Primary LanguagePythonOtherNOASSERTION

Pandas Cache 🐼 💸

Purpose

This module reduces loading times for resource-intensive pandas operations dramatically by memoizing the results of functions that return pandas DataFrames and Series. This can reduce over-dependence on jupyter notebooks for slow data operations.

The @pd_cache decorator function wraps a function that returns a pandas object. The included @timeit decorator is optional, and provides benchmarking times for a given function (does not execcute wrapped function more than once). The del_cached() function deletes all cached objects if desired.

Installation

pip3 install pandas_cache

Note: currently only supports python3.6 or greater.

Example Usage

from pandas_cache import pd_cache, timeit
import pandas as pd

@timeit
@pd_cache
def time_consuming_dataframe_operation():
    # Make a large dictionary 
    x = {i: k for i, k in enumerate(range(2**16))}
    return pd.DataFrame([x])


time_consuming_dataframe_operation()

Output on first run:

	 > function time_consuming_dataframe_operation time: 2.5 s
	 | wrote .pd_cache/time_consuming_dataframe_operation_ace6f4.pkl

Output on second run:

	 | read .pd_cache/time_consuming_dataframe_operation_ace6f4.pkl
	 > function time_consuming_dataframe_operation time: 6.0 ms

In this example, the 2.5 second operation has been memoized and the results are loaded in 6ms.

How It Works

At runtime, the @pd_cache decorator :

  • Takes the hash of the decorated function's plain text code
  • Pickles the pandas object returned by the decorated function
  • Saves the pickle to a new ./pd_cache/ dir and includes a slice of the hash and the name of the decorated fucntion in the filename.

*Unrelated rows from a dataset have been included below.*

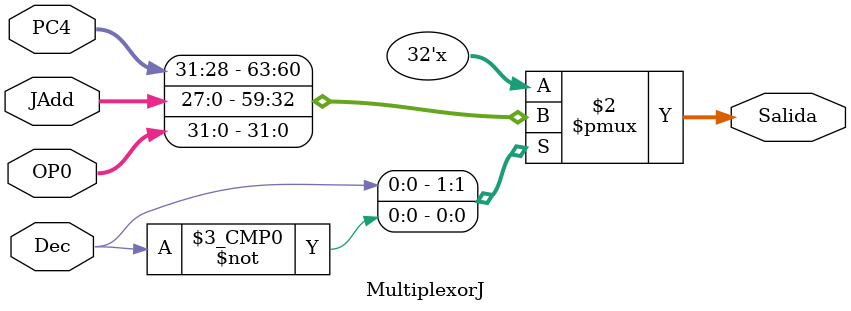
<source format=v>
`timescale 1ns/1ns

module MultiplexorJ(
	input [31:0]PC4,
    input [27:0]JAdd,
	input [31:0]OP0,
	input Dec,
	output reg[31:0]Salida
);

always@*
begin
  case(Dec)
	1'b1:
	begin
	  Salida = {PC4[31:28],JAdd[27:0]};
	end

	1'b0:
	begin
	  Salida = OP0;
	end	
  endcase
end
endmodule


</source>
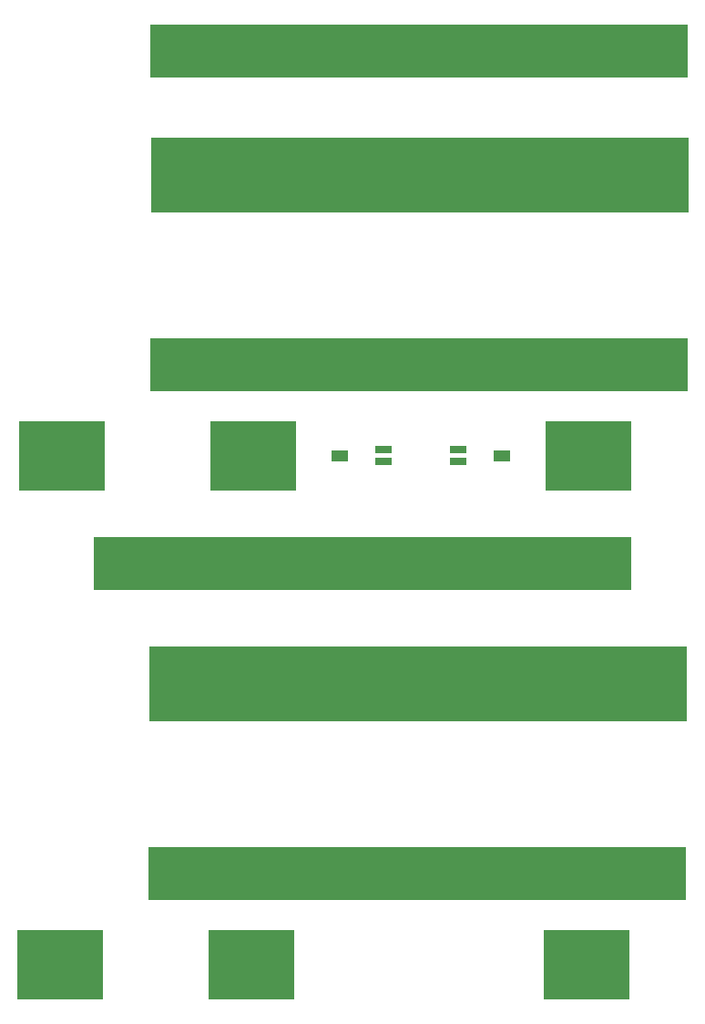
<source format=gtp>
G04 Layer_Color=8421504*
%FSLAX25Y25*%
%MOIN*%
G70*
G01*
G75*
%ADD10R,0.31496X0.25590*%
%ADD11R,1.96850X0.27559*%
%ADD12R,1.96850X0.19685*%
%ADD13R,0.06299X0.03150*%
%ADD14R,0.06299X0.03937*%
D10*
X31772Y199551D02*
D03*
X101949D02*
D03*
X224685D02*
D03*
X31094Y13551D02*
D03*
X101272D02*
D03*
X224008D02*
D03*
D11*
X162770Y302083D02*
D03*
X162092Y116083D02*
D03*
D12*
X162667Y347583D02*
D03*
Y232783D02*
D03*
X142000Y160201D02*
D03*
X161990Y46783D02*
D03*
D13*
X149421Y201716D02*
D03*
Y197386D02*
D03*
X176976D02*
D03*
Y201716D02*
D03*
D14*
X133673Y199551D02*
D03*
X192724D02*
D03*
M02*

</source>
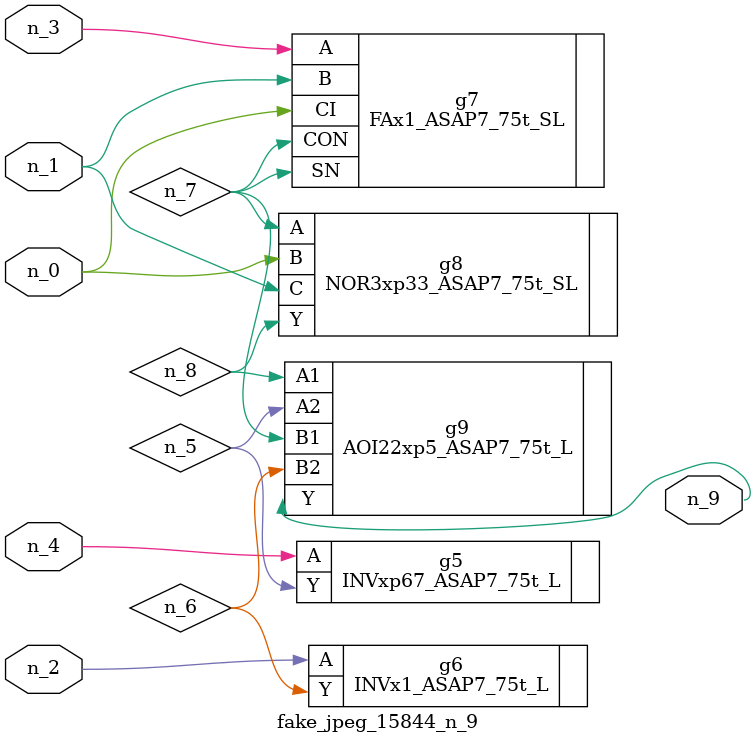
<source format=v>
module fake_jpeg_15844_n_9 (n_3, n_2, n_1, n_0, n_4, n_9);

input n_3;
input n_2;
input n_1;
input n_0;
input n_4;

output n_9;

wire n_8;
wire n_6;
wire n_5;
wire n_7;

INVxp67_ASAP7_75t_L g5 ( 
.A(n_4),
.Y(n_5)
);

INVx1_ASAP7_75t_L g6 ( 
.A(n_2),
.Y(n_6)
);

FAx1_ASAP7_75t_SL g7 ( 
.A(n_3),
.B(n_1),
.CI(n_0),
.CON(n_7),
.SN(n_7)
);

NOR3xp33_ASAP7_75t_SL g8 ( 
.A(n_7),
.B(n_0),
.C(n_1),
.Y(n_8)
);

AOI22xp5_ASAP7_75t_L g9 ( 
.A1(n_8),
.A2(n_5),
.B1(n_7),
.B2(n_6),
.Y(n_9)
);


endmodule
</source>
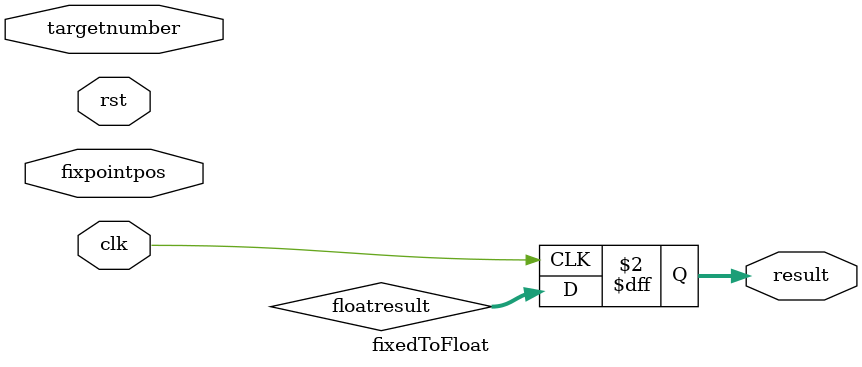
<source format=v>
`timescale 1ns / 1ps
module fixedToFloat(
  input wire clk, 
  input wire rst , 
  input wire[31:0] targetnumber, 
  input wire[4:0] fixpointpos , 
  output wire[31:0] result );

wire [31:0] floatresult ; 

// Your  Implementation 


// -------------------------------------------	
// Register the results 
// -------------------------------------------

always @ ( posedge clk ) begin 
    result <= floatresult ;
end 
endmodule

</source>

Upon running a second time the decorator:

  • Hashes the function code again
  • If the file already exists in the cache folder, it is loaded.
  • If the code in the function has changed in any way, the decorator deletes the original pickle file and replaces it with the new output.

Caveats

  • Only works with functions that return pandas objects with the .to_pickle() method.
  • If the function takes input args and these are changed after a cache operation, the decorator will naively load the existing pickle. To mitigate this pandas_cache.del_cached() can be invoked to remove all pickled pandas objects, or alternatively the pickle file can be deleted manually.

Planned features

  • Automatic timing of @pd_cache operations.
  • @pd_cache detection of changes in function arguments to avoid naive loading of cached results.
  • Contributions are welcome.